I'm just pondering all the python library code out there which relies on calls to subprocess.Popen() to get things done. It seems like dynamic scripting languages with a tendancy to shell out to the system could be at risk of this or similar attacks.
(avoiding implicit shell=True was one of the motivations for the subprocess module)
I was also very confused about why a web server would need to store HTTP headers in environment variables. Why would a mature piece of software like Apache do something so hackish? The explanation turns out to be very simple: it's how CGI works. Headers are passed to the CGI script as environment variables. If you don't do it that way, you don't support CGI.
There's one thing that still confuses me, though: why would a CGI implementation use the shell to set environment variables? Why would you use a complex, idiosyncratic piece of software that comes in many different flavors instead of just using the C setenv function?

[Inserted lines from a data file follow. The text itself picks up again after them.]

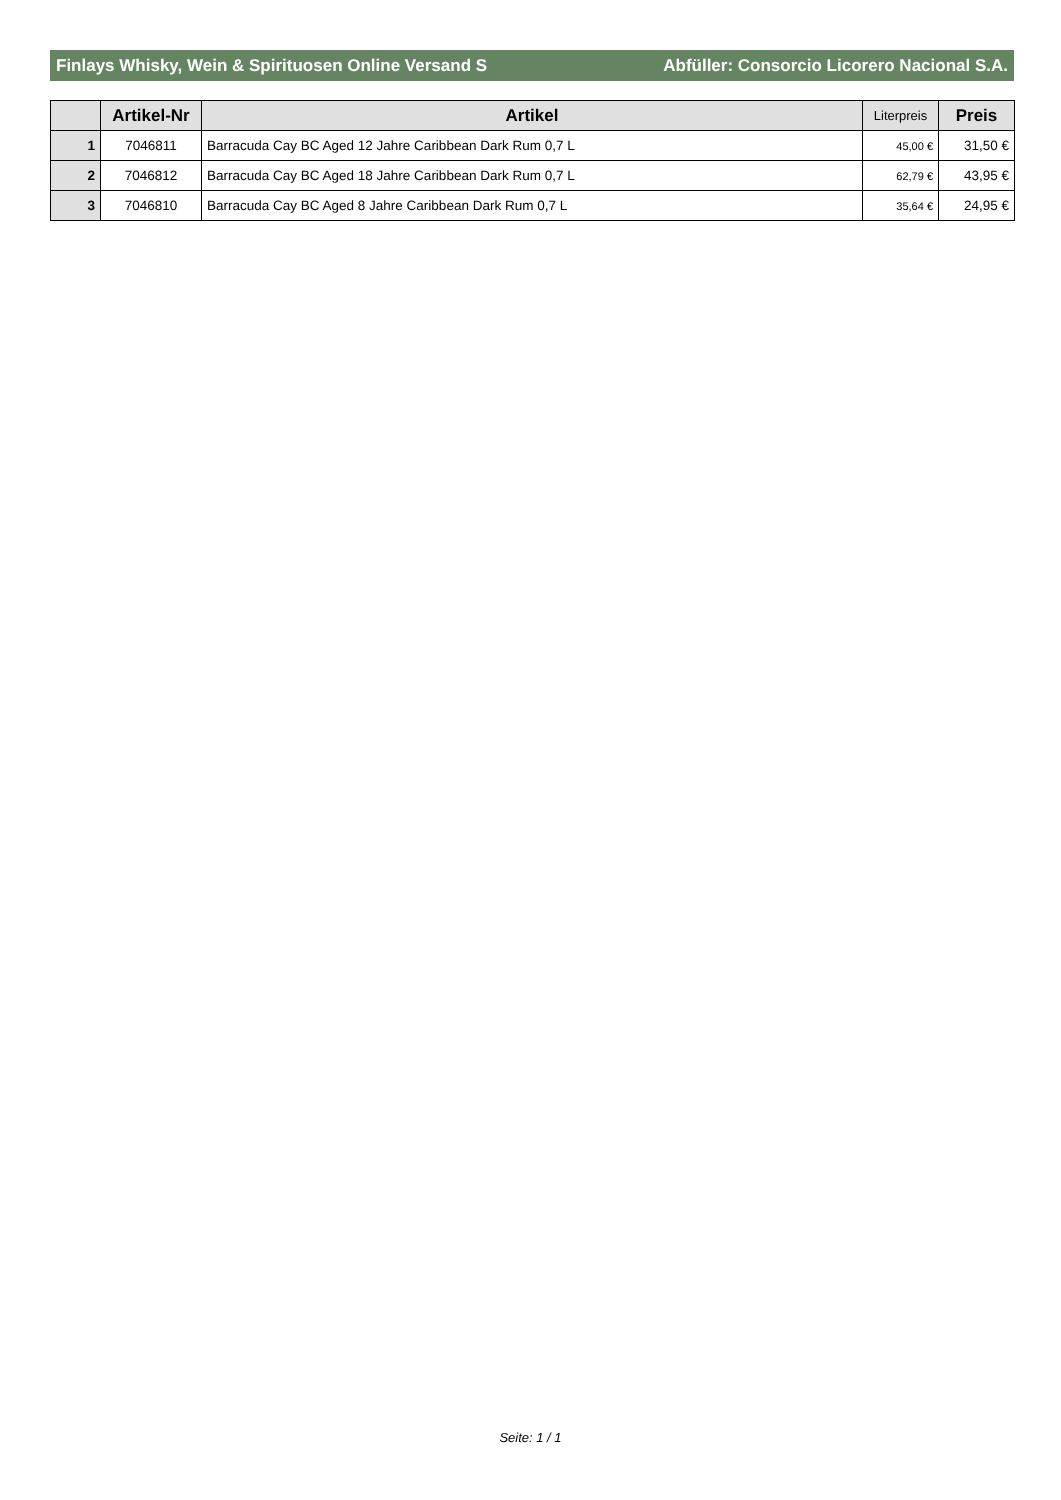Finlays Whisky, Wein & Spirituosen Online Versand S Abfüller: Consorcio Licorero Nacional S.A.
| | Artikel-Nr | Artikel | Literpreis | Preis |
| --- | --- | --- | --- | --- |
| 1 | 7046811 | Barracuda Cay BC Aged 12 Jahre Caribbean Dark Rum 0,7 L | 45,00 € | 31,50 € |
| 2 | 7046812 | Barracuda Cay BC Aged 18 Jahre Caribbean Dark Rum 0,7 L | 62,79 € | 43,95 € |
| 3 | 7046810 | Barracuda Cay BC Aged 8 Jahre Caribbean Dark Rum 0,7 L | 35,64 € | 24,95 € |
Seite: 1 / 1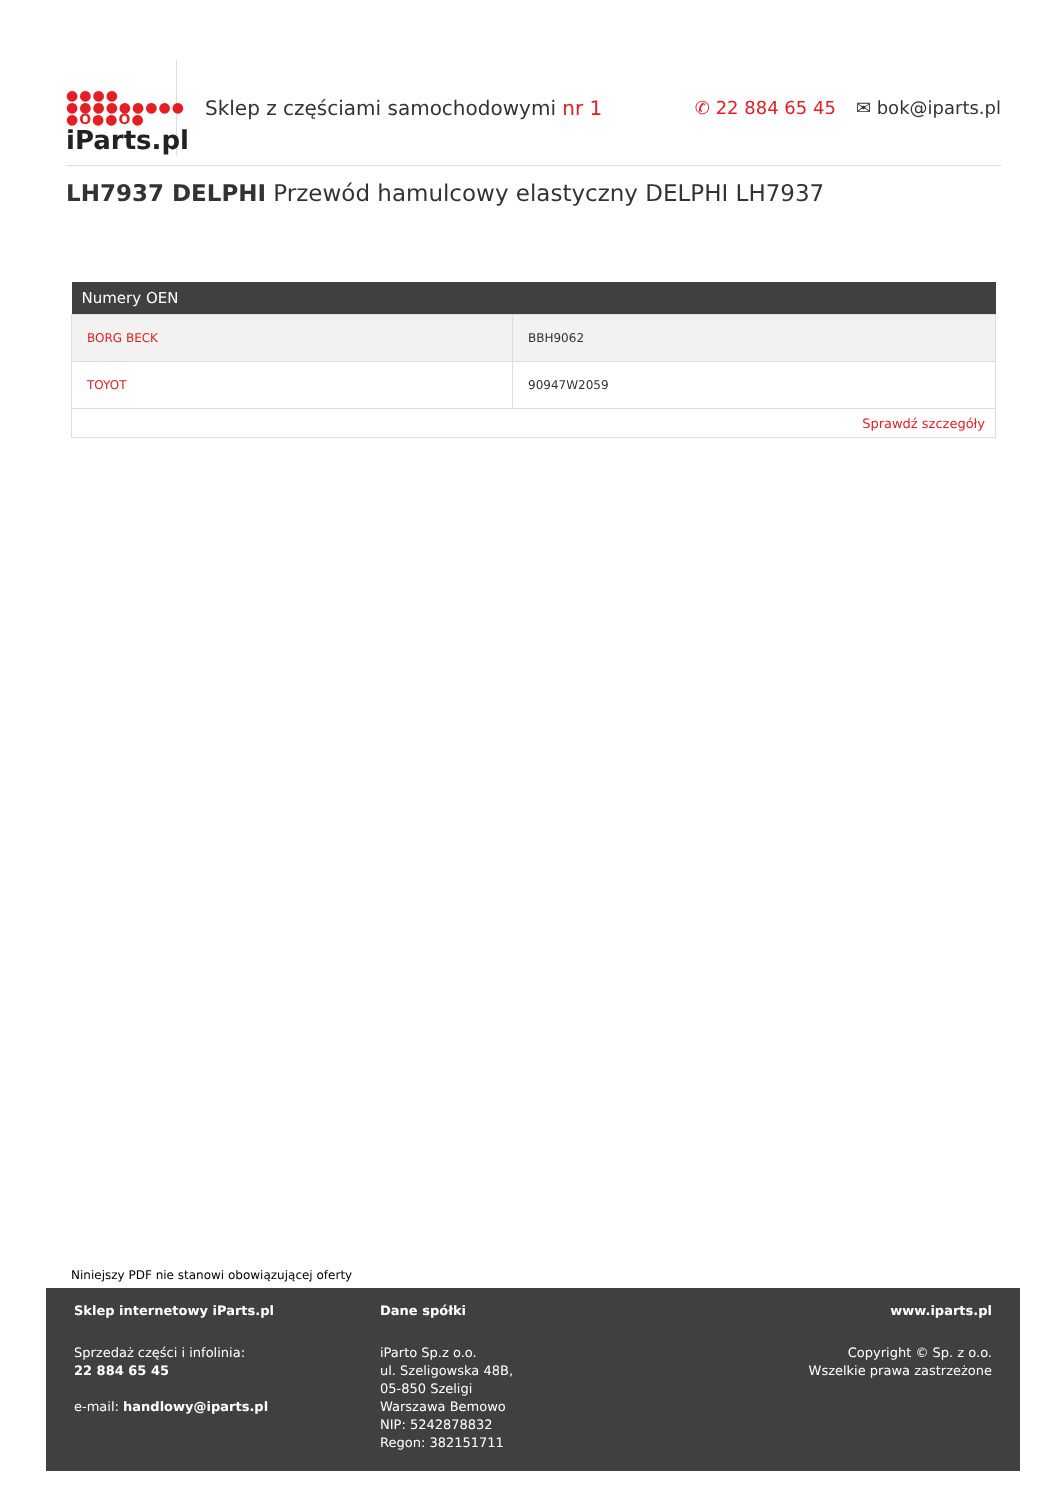●●●●
●●●●●●●●●
●O●●O●
iParts.pl
Sklep z częściami samochodowymi nr 1
✆ 22 884 65 45 ✉ bok@iparts.pl
LH7937 DELPHI Przewód hamulcowy elastyczny DELPHI LH7937
| Numery OEN | |
| --- | --- |
| BORG BECK | BBH9062 |
| TOYOT | 90947W2059 |
| Sprawdź szczegóły | |
Niniejszy PDF nie stanowi obowiązującej oferty
Sklep internetowy iParts.pl
Sprzedaż części i infolinia:
22 884 65 45
e-mail: handlowy@iparts.pl
Dane spółki
iParto Sp.z o.o.
ul. Szeligowska 48B,
05-850 Szeligi
Warszawa Bemowo
NIP: 5242878832
Regon: 382151711
www.iparts.pl
Copyright © Sp. z o.o.
Wszelkie prawa zastrzeżone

If you're running a php/perl/python/ruby script as a cgi script in your web server, and that script calls system() or some variant thereof (backticks in perl, os.system in python), then you're vulnerable to this.
Not many people does that, but those who do won't be things you think of as web applications. They're going to be web control panels you installed and forgot about, or cheap home routers that nobody knows who made the firmware to.
This is exactly my question; that, and: if this is so, then isn't any script that uses mod_cgi (e.g., PHP, Perl, etc.) vulnerable? Yet there are multiple statements that only cgi scripts written in bash are vulnerable.
I haven't been able to resolve this apparent inconsistency in the description of how the bug works in the case of CGI, which may be a critical factor in understanding ones own vulnerability. What exactly is the order of execution here in the case of mod_cgi?
1. Attacker somehow gets to set an environment variable. Since CGI converts HTTP headers to env vars (Host: -> HTTP_HOST, etc), a CGI-enabled server is an easy way to make this happen.
Step 1 on its own would be alarming but ultimately harmless--the variables may contain malicious values, but they can't be used to hurt you if you treat them as untrusted or don't even read them. But since this is *nix, those possibly malicious vars will be inherited by children spawned by the affected process.
If one of those children is Bash, then (regardless of the shell command):
2. When starting up, the Bash process will parse the currently defined environment for things that look like functions and import them. The "ShellShock" portion of this bug is that the parser will keep parsing past the function's closing brace, which means it runs whatever trailing code might be there. Of that trailing code was set by an attacker, with the expectation that you'd start a vulnerable Bash, you're owned.
To me, what seems disturbing isn't the extent of the vulnerability, but how long it took for someone to notice it. How many other "shallow" bugs like this one have been missed by the proverbial many eyes?
Thank you, gentle responder.
Honestly, I'm having trouble seeing how this is the end of the world vulnerability that it's being hyped as.
Mining username/passwords is probably going to be pretty simple. I wonder how many of these machines have credit card numbers stored in the clear? I'd bet that there's a bank somewhere running in exactly that configuration.
It's a big deal.
All HTTP servers invoking scripts over the Common Gateway Interface (CGI) put user-supplied input into environment variables as part of their invocation process, because that's what the CGI spec says to do. Many other daemons perform similar techniques to communicate with subprocesses that they spawn to do work. And when launching a new process, environment variables are (by default) copied from the parent process.
The CGI script itself is neither a daemon nor responsible for populating the environment (merely for invoking system()). Also, most HTTP servers try to go out of their way to avoid invoking shells and instead invoke CGI scripts directly, saving on overhead.
More broadly, if ANY process puts ANY client-supplied input into environment variables and subsequently that process or a subprocess happens to spawn a copy of bash by calling system(3), then you're in trouble.